In preclinical studies, the RANK-RANKL pathway has been functionally linked to the growth and dissemination of breast tumors in vivo [5, 12, 14, 15]. Common signaling pathways activated through RANK include nuclear factor κB (NFκB), Src, and MAPKs, which are critical regulators of cell fate, survival, local inflammation, and cellular invasion [11, 29]. Thus, there has been much interest in targeting of this pathway as a potential therapeutic approach for invasive breast cancer. Indeed, recombinant Fc-tagged RANK or osteoprotegerin proteins, designed to inhibit the activation of RANKL, have been produced and can block osteoclastogenesis [30] and metastasis in preclinical models [31, 32]. A study by Yoldi et al. found that tumor-specific RANK expression, in an orthotopic model of breast adenocarcinoma, promotes survival of tumor cells [33]. This may indicate that RANKL in the tumor microenvironment, such as in tumor-infiltrating leukocytes, contributes to tumor survival. In addition, they found that systemic delivery of a RANK/RANKL antagonist (RANK-Fc) can induce tumor cell differentiation by reducing the population of cancer stem-like cells (CSCs), suggesting that inhibition of RANKL can reduce breast adenocarcinoma tumor invasion and metastasis [33].

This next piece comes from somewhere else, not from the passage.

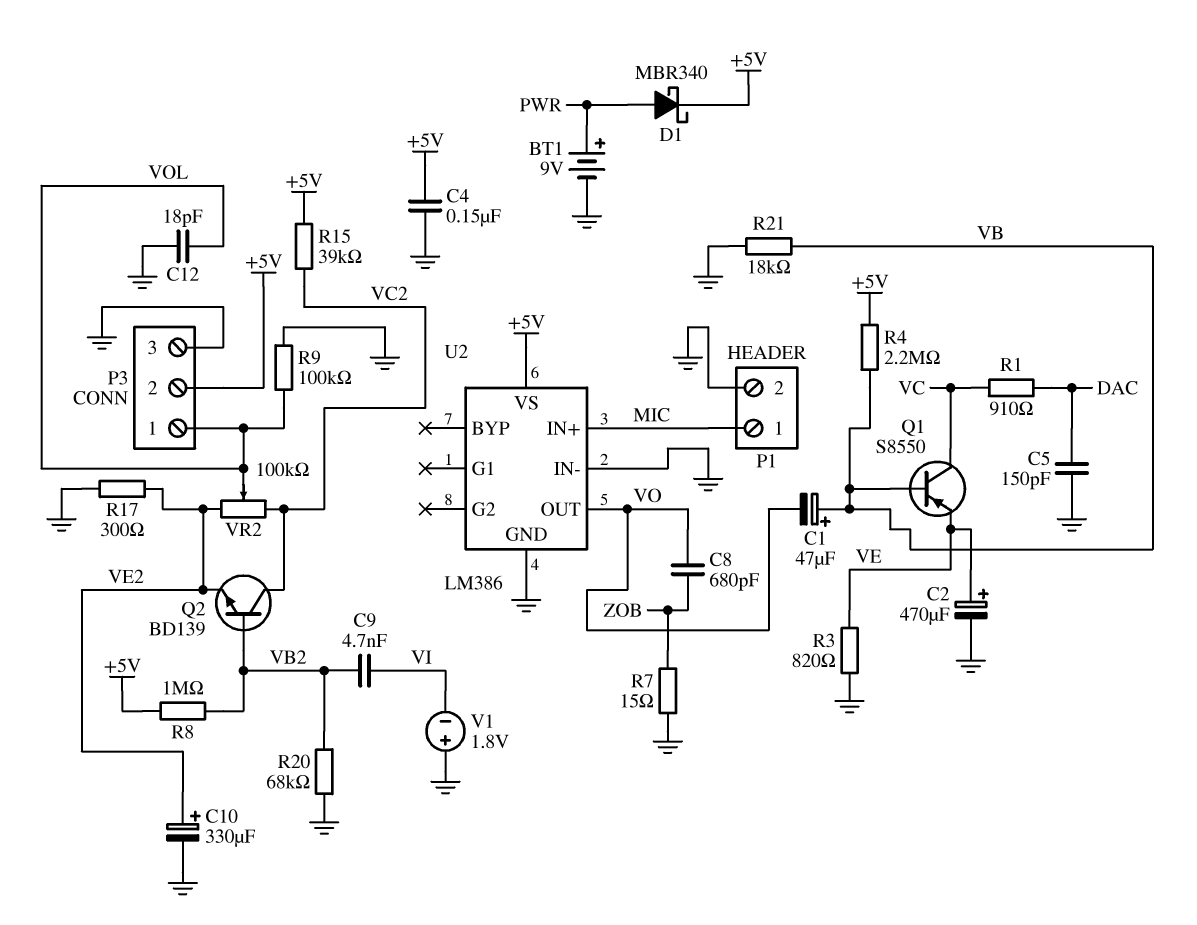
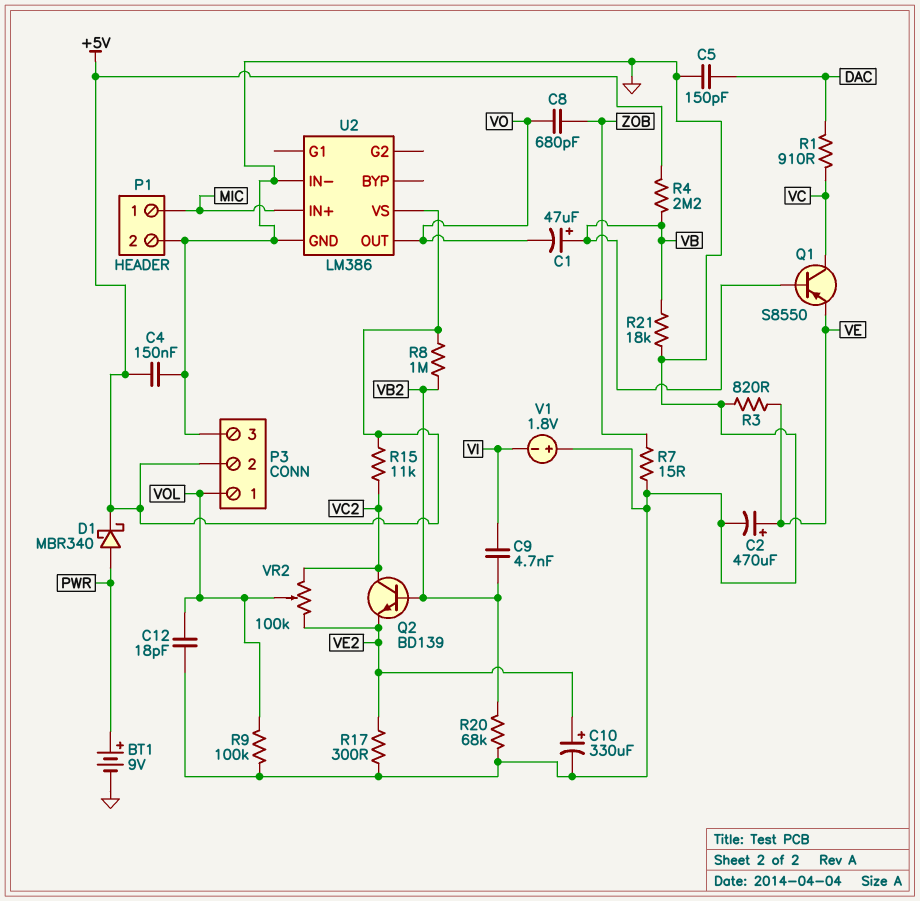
R15: 39k (+5V, VC2) -> 11k (+5V, VC2)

Our analysis is limited due to the retrospective nature of the study and through potential confounding variables, such as menopausal status and nuclear grade. Of future interest would be to assess a larger cohort of TNBC patients to validate our findings and investigate the association of RANK and RANKL expression with bone metastases and the distribution of RANK and RANKL among the six proposed subtypes of TNBC [27]. It is thought that the more aggressive or stem-like nature of TNBC is derived from the immunomodulatory (IM), mesenchymal-like (M), and mesenchymal stem-like (MSL) expression profiles, which include up-regulation of cytokine pathways that are regulated by RANK and/or RANKL activity [27]. For instance, one particular study demonstrated that RANK-RANKL signaling can induce interleukin-6 production in breast cancer cells, which could in turn elevate RANK expression, creating a positive feedback loop [28].

Our study highlights the heterogeneity of RANK and RANKL expression in primary tumors from TNBC patients. Of importance, those tumors that were ‘double-positive’ occurred in a specific fraction (~20%) of TNBC patients that had poor RFS and OS. This is an extremely important clinical finding as it has major implications for the translation of RANK/RANKL as a marker and potential therapeutic target in TNBC. With the development of a Food and Drug Administration-approved, fully humanized monoclonal antibody which specifically targets RANKL (denosumab), there is increased clinical interest in characterizing the RANK-RANKL pathway in breast cancer. Future translational drug studies should consider stratifying patients based on RANK and RANKL expression as a marker for patients that may have enhanced clinical benefit.

Conclusion

This is the first study to link dual expression of RANK and RANKL with poor clinical outcomes in TNBC. The findings from this retrospective study underscore the importance of performing a more comprehensive investigation to assess serum levels of RANK, RANKL, osteoprotegerin, and activated downstream signaling molecules in patients with TNBC and their prognosis. Denosumab (Xgeva, Amgen), a humanized monoclonal antibody that inhibits RANKL, has Food and Drug Administration approval for the treatment of osteoporosis and the prevention of skeletal-related events in patients with solid tumors with bone metastases. Multiple clinical trials have been initiated to assess its anti-resorptive effects to control or prevent bone metastatic disease (NCT02366130, NCT02051218, and NCT01920568). We are conducting a phase II, prospective clinical study involving the detection of RANK and RANKL expression along with other invasive markers in circulating tumor cells from patients with advanced breast cancer treated with denosumab (NCT01952054). The clinical impact of denosumab in the prospective clinical study may offer novel insights into how we can reduce mortality associated with TNBC.